Für seine erste Intervention in einem sakralen Raum, die er 2013 in Prag unternahm, brauchte der Künstler außerdem Mut. „Als ich in die Salvatorkirche kam, sah ich, dass es keinen Platz gibt, wo man Bilder aufhängen konnte“, erinnert sich Hábl. Er tauschte 15 originale barocke Altarbilder gegen abstrakte Malerei aus, die er dafür angefertigt hatte. „Natürlich hatte ich Angst vor den Denkmalschützern und dass die Gläubigen in der Aktion eine Entweihung oder Schändung des Raums sehen könnten – aber dem war nicht so.“

Patrik Hábl
Patrik Hábl

In Speinshart musste er keinen Widerstand fürchten. Die Gemeinde und die Patres begrüßten das unkonventionelle Projekt im Rahmen des kulturellen Dialogs, sagt ein Mitarbeiter der Pfarrei. „Man kann durchaus in historischen Räumen einen neuen Blickpunkt setzen und etwas Außergewöhnliches wagen.“ So ungewöhnlich wie die monumentalen Leinwände, so kurios mag auch die Musik von Michal Rataj zur Eröffnung der zweiten Installation am 26. März klingen: Für seine „Missa abstracta“ hat Rataj zehn Jahre lang Geräusche in europäischen Kirchen aufgenommen. Anschließend unterlegte er sie mit Klaviermusik und schuf daraus eine neuartige elektroakustische Komposition.

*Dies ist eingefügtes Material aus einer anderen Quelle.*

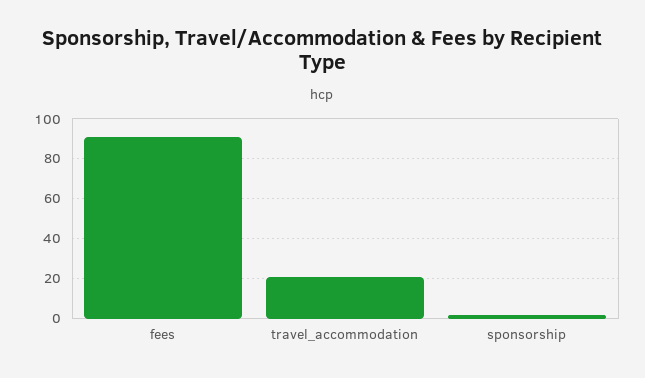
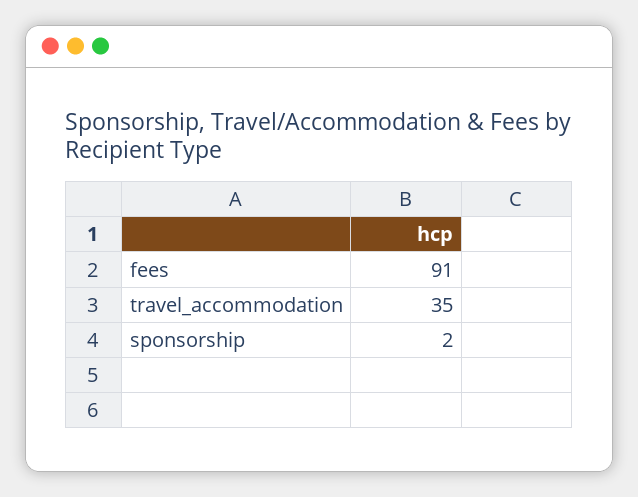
travel_accommodation: 20 -> 35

Screen Tearing – die zerrissene Leinwand. Kunstinstallation von Patrik Hábl in der Pfarr- und Klosterkirche Speinshart, bis 15. Mai, www.kloster-speinshart.de

 


 Bewegte Klostergeschichte

Wenige Jahre nach dem Tod des heiligen Norbert von Xanten, der Stifter des Prämonstratenserordens und von 1126 bis 1134 Erzbischof von Magdeburg, wurde das Kloster Speinshart von der adeligen Familie Reifenberg gestiftet und von Prämonstratenser-Chorherren aus dem Stift Wilten in Tirol besiedelt. Während der Reformation kam das klösterliche Leben zum Erliegen, konnte im Jahr 1661 jedoch durch Brüder aus der oberbayrischen Abtei Steingaden wieder aufgenommen werden. In den folgenden Jahren wuchs die Gemeinschaft, die Stiftskirche und das Kloster wurden im barocken Stil umgebaut. Mit der Säkularisation im Jahr 1803 mussten die Chorherren ihr Haus erneut verlassen. Erst 1921 konnten durch das Engagement des Stiftes Tepl in Böhmen (Teplá) die Klostergebäude in Speinshart zurückgekauft werden. Heute leben neun Mitbrüder im Alter von 20 bis 84 Jahren nach der Regel des heiligen Augustinus im Kloster Speinshart.